In a first-world country such as ours, it seems jarringly out of place to discuss homelessness on a national level. Even in beautiful Clark County, there were nearly 6,400 people affected by homelessness in 2020, 26% of them under the age of 18. Founded in 1989, the Council for the Homeless works to prevent homelessness in Clark County by taking action to keep people in their homes, and by making services for the unhoused an easier and more accessible experience, which includes holistic support for the individual or family experiencing homelessness. This means working with a multitude of organizations, providers, and programs to get people off the streets and into affordable housing.
Heather Sheppard, systems integration manager, is one of those organizers. “I primarily focus on system integration work, particularly between the behavioral, physical, and mental health organizations and the homeless crisis response system,” she says. “I focus on building relationships between our partner agencies and our organization, in an attempt to streamline services, make more equitable system decisions, and reduce barriers and gaps in access.”
“Everyone has value and a story,” says Christi Lail, diversion coordinator with the Council for the Homeless. Lail’s job is working with families to find stable and affordable housing, a hot commodity to be sure. With the arrival of COVID-19, she has also been a part of the Prevention Team, which helps individuals maintain their housing during the pandemic by helping with rent and providing additional resources as needed.
If this all sounds rather complex to you, that’s because it is. “There are so many reasons why someone becomes homeless,” explains Lail. “By using a single story of what your view of homelessness is, you are creating a dangerous narrative to judge individuals by. Author Chimamanda Ngozi Adichie uses the phrase ‘single stories’ to describe the overly simplistic and sometimes false perceptions we form about individuals, groups or countries. A single story is a one-sided point of view of something or someone. Single stories have the power to tell false interpretations of the actual story. I encourage you to think about those individuals you see who might be homeless. Think about them being human, not just homeless. Think about their story and what supports and resources they, and our community, are lacking. Think about treating them with dignity and respect. They deserve it, we all do, so be kind.”
Lail goes on to explain the myths, stereotypes and perception of homeless individuals further exacerbate the stigma the general public has on the homeless. One of the most common misconceptions is that the homeless should just “get a job,” when in reality, as many as 40%-60% of people experiencing homelessness nationwide have jobs, sometimes more than one. “I honestly get frustrated,” admits Lail. “Many do work! And just getting a job does not solve the problem. With rents being extremely high, many cannot make the rental amount even if they are working full time. My next questions are: What address would you like the individual to put on the job application? Where would you like them to create and print their resume? Where would you like them to shower and get fresh clothes for the interview? Who is going to watch their kids (if they have any) for them to go to the interview?”

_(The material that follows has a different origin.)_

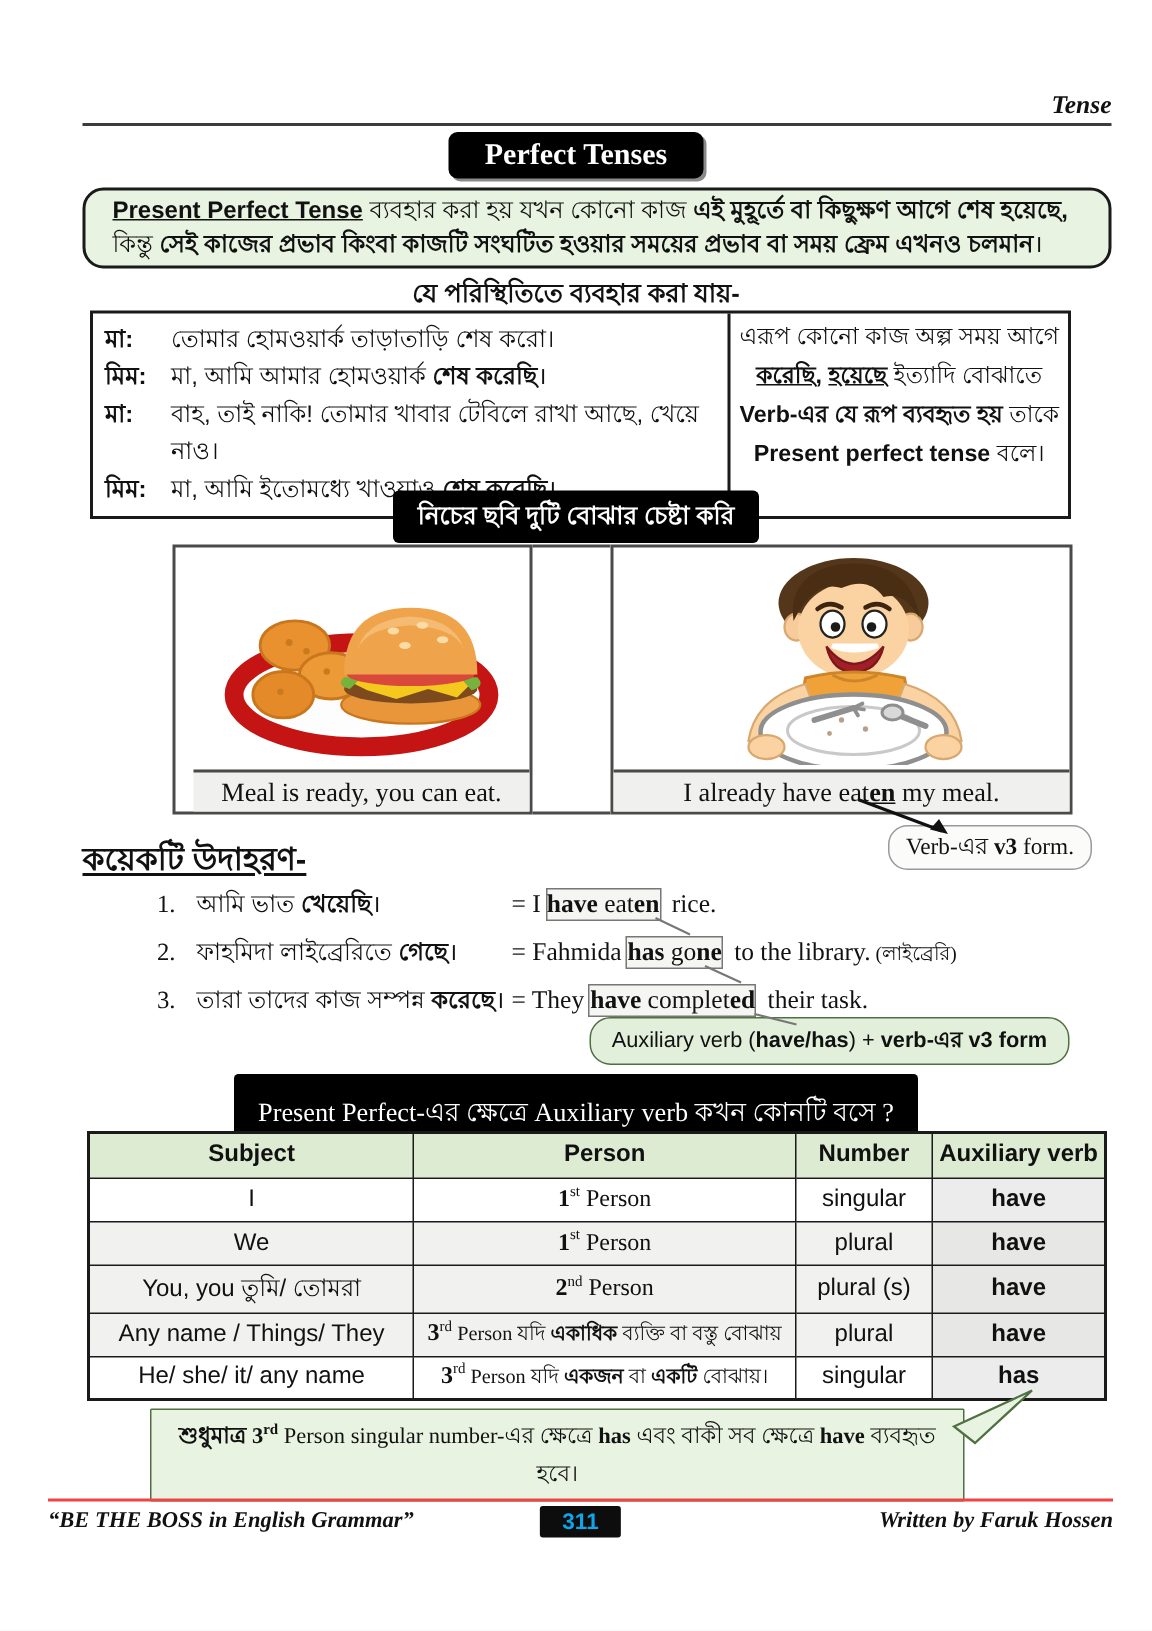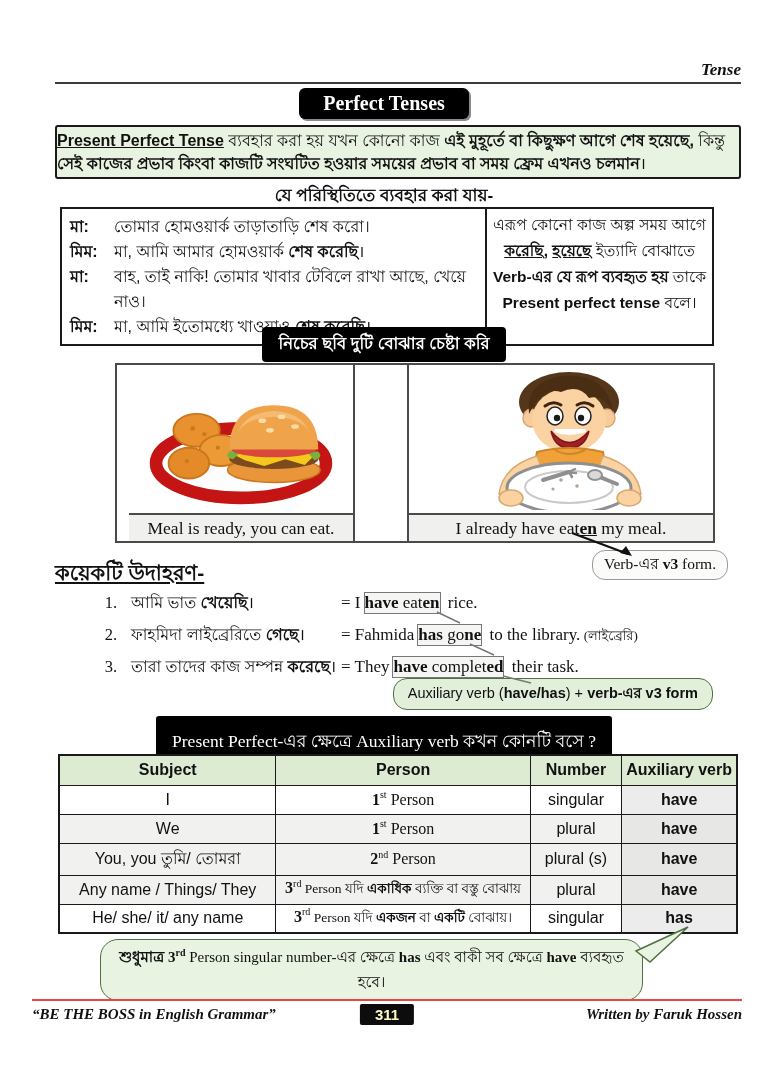"Present Perfect Tense ব্যবহার করা" .def-box { border-radius: 3px -> 14px; padding: 2px 0 -> 2px 18px }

Despite rising housing costs, stagnant incomes, and pandemics, the Council for the Homeless has made great strides over the past year. “Two positive changes during the pandemic were the Increase in rental assistance and the statewide eviction moratorium. Black, Indigenous, People of Color (BIPOC) are being disproportionately affected by COVID and are at higher risk of experiencing homelessness. The community has acknowledged this disparity and has stepped up in many ways to provide more equitable access to services for those experiencing the economic/health/unstable fallout of COVID in their lives and for their families.” They have also just broken ground on an apartment complex in Vancouver called The Meridian, which will have 46 apartments available in early 2022.
So how can the community at large continue to help? Sheppard and Lail stress that one of the biggest ways the people of Clark County can help is through community education. The Council for the Homeless offers a monthly newsletter to keep people aware of the most recent activities, as well as a monthly webinar that is made available on their website here. More tangible options include donating items, such as hygiene items (deodorant, toothpaste, etc.), as well as new or gently used clothing. Socks are especially welcome. A full list of dos and don’ts of what to donate can be found here. Money donations are, of course, always accepted on their website here.
Above all, Sheppard and Lail stress the importance of treating the homeless with the respect that they truly deserve. “Unless you are that person sleeping in a tent on the sidewalk, or in a car with your children, you don’t know what they’re going through or what situation brought them to this point,” says Sheppard. “Be kind, look them in the eye, and acknowledge their existence.”